Direktur Utama PT Rajawali Nusantara Indonesia (RNI) B.Didik Prasetyo mengatakan, berdasarkan data lembaga riset International Data Corporation (IDC), pasar e-commerce Indonesia akan tumbuh 42 persen per tahun. Angka ini lebih tinggi bila dibandingkan dengan negara lain seperti Malaysia 14 persen, Thailand 22 persen, dan Filipina 28 persen.
"Peluang ini sangat menarik. Di tengah tren positif pasar online dan kecenderungan mengingkatnya pengguna internet, BUMN perlu mengambil peran dengan membuka jaringan e-commerce," ujar Didik saat acara peluncuran pasarprodukbumn.com di Gedung RNI, Senin, 19 September 2016.
Menurut Didik, pasarprodukbumn.com dapat menjadi wadah BUMN dalam mempromosikan dan menjual produk-produknya secara online. Selain itu juga sebagai stimulus bagi sinergi antar BUMN yang lebih luas. Dan web e-commerce ini juga bisa menjadi sarana promosi BUMN untuk pasar luar negeri. "Melalui situs ini seluruh dunia dapat melihat produk-produk yang dihasilkan BUMN Indonesia dan melakukan transaksi online," ujarnya.

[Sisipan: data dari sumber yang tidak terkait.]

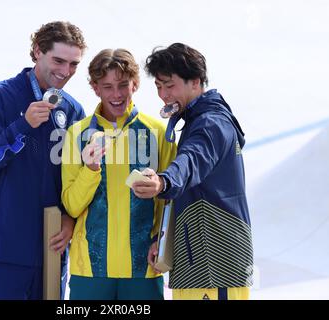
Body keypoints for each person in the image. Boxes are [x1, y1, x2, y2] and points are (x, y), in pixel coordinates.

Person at [0, 21, 87, 300]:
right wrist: (22, 126)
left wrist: (70, 219)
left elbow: (78, 177)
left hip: (52, 245)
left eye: (73, 64)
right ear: (37, 52)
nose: (65, 71)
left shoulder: (72, 109)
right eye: (58, 60)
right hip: (6, 242)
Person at [133, 43, 254, 300]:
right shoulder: (196, 121)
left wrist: (163, 182)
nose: (164, 94)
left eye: (170, 85)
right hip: (196, 261)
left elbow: (190, 161)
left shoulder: (211, 124)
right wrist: (164, 239)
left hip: (217, 265)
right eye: (158, 87)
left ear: (195, 82)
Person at [61, 49, 176, 300]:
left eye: (123, 85)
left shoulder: (157, 132)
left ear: (135, 84)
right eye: (107, 86)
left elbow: (171, 198)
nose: (116, 94)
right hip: (89, 271)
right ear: (95, 87)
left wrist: (162, 241)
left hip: (144, 269)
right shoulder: (76, 134)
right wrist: (90, 170)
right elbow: (71, 204)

Hingga saat sekitar 24 mitra BUMN telah bergabung dalam marketplace pasarprodukbumn.com. Antara lain industri farmasi (Phapros dan Indofarma), industri perkebunan (PTPN VIII, Perhutani, RNI), industri maritim (PT PAL Indonesia), industri penerbangan (Garuda dan Citilink) hingga industri perbankan (BNI, BRI dan Mandiri).
Web pasarprodukbumn juga mendorong kerja sama yang akan dilakukan dengan berbagai UMKM mitra binaan BUMN. Menurut Didik, pada 2016, seluruh BUMN diperkirakan memiliki 92.372 mitra binaan, dengan jumlah nilai bantuan yang disalurkan mencapai Rp 2,32 triliun.